そうかだから日中もなんか眠い、と言うかふと気づくと寝ている、とかそういう事態が起きているのか。自分の本分に戻ろうとしているのか。

と合理的な言い訳を考えつつもThe Flipper's Guitarの「ヘッド博士の世界塔」を聴く。91年のラストアルバムである。最初にお断りしておくが、私はフリッパーズにもCorneliusにも小沢健二にも思いいれは、ない。嫌いではない。寧ろ好きである。ただ、全作品を追う、とかそういう風には気が向かないのである。それはそれとしてこのアルバムは当時はそれまでとガラリと変わった打ち込み、サンプリング、内省的な、ある意味破れかぶれな歌詞が大いに物議を醸していたような気がする。とくに当時読んでいた『ロッキンなんとか』とか言う雑誌では読者からの投稿記事でもなんだかんだああだこうだ論じられていて、若い私なぞは、うぜえな、とか思った記憶がある。その気持ちはいまだに変わらないのであるけれども。確かに歌詞に関して深読みしてああだこうだ解釈したい気持ちは分かるのだが、今こうやって考えてみると勿論当人たちはそれを望んでいたのではないか、とか思えるフシがある。インタヴューとか当時読んでなかったから何とも言えないが。もしかしたらその旨の発言が当時あったかも知れないが。話ついでだが、当時フリッパーズに関して「世代の代弁者」的なムードがあったように感じているし、しかも「ちょっとひねくれててオシャレで」とかそういう位置づけもあったように思う。(多分、それは今色々なところでこのアルバムのレヴューとかを読んでも感じとれるのではないかと思うが。)そこら辺でちょっと距離を置いていたから、多分私はさほど思いいれがないのだろうと思う、今にして思う。でも、このアルバムはよく聴くアルバムなのである。それは多分、時代の空気を音楽的にうまい具合に切り取っているからなんだろうと思う。とくにこのビートは所謂一つのマンチェ以降、というかインディ・ダンス、というかそういう逞しいビートで、そこにポップなメロディなわけであるから嫌いなわけない。勿論引用ネタがどうこう、ということを延々論じたりすることも出来るかとは思うが、今となってはその引用の仕方の絶妙さに感動させられたりもする。

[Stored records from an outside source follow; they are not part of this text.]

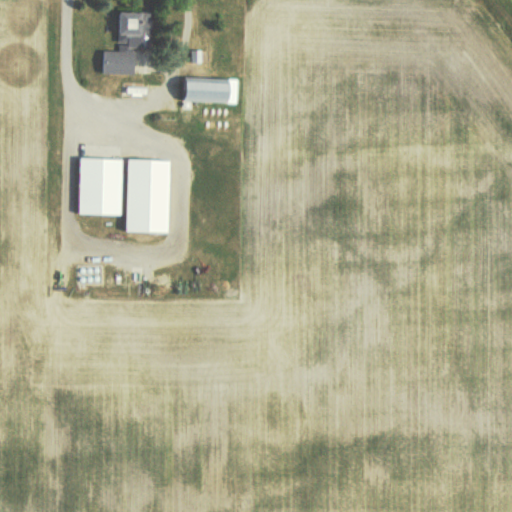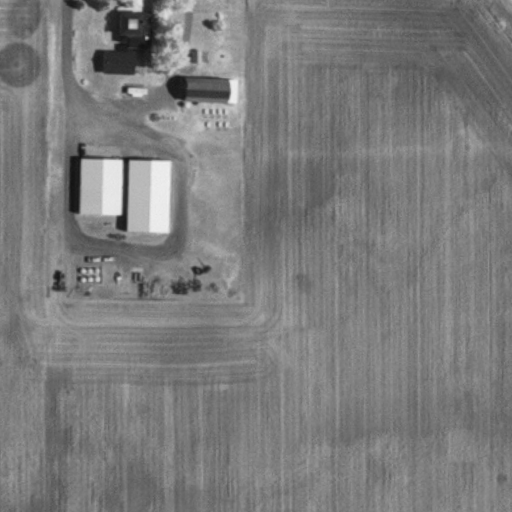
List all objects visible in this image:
building: (135, 27)
building: (195, 55)
building: (118, 61)
building: (212, 89)
building: (100, 185)
building: (147, 193)
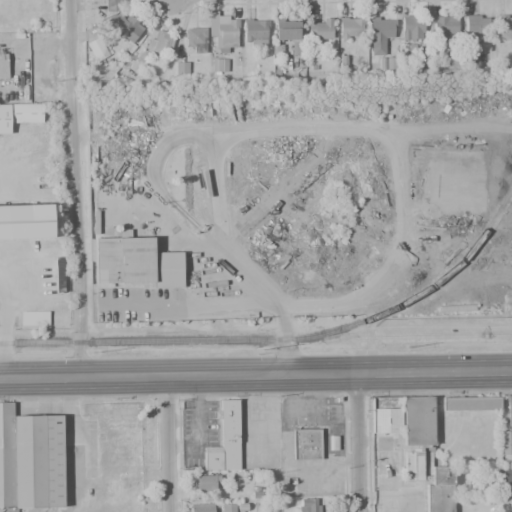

こんな風にMy Bloody Valentineの「Soon」のウェザオールリミックスを持ってくるのかあ、とかこんな風にShackの「I Know You Well」を引用っつーかカヴァー的に使うかあ、とかSly And The Family Stoneの「Dance To The Music」を使うのはPrimal Screamの「Rocks」よりも早かったなあ、Beastie Boysよりは後だけど、とか色々今聴いてもそういう面でも発見があって刺激になるのであった。でもここら辺の話題だけに終始するのは木を見て森を見ず、なわけであるから止めておく。しかし聴けば聴くほど、この後解散しなかったらどうなってたんだろうな、と思わせられるアルバムなのであった。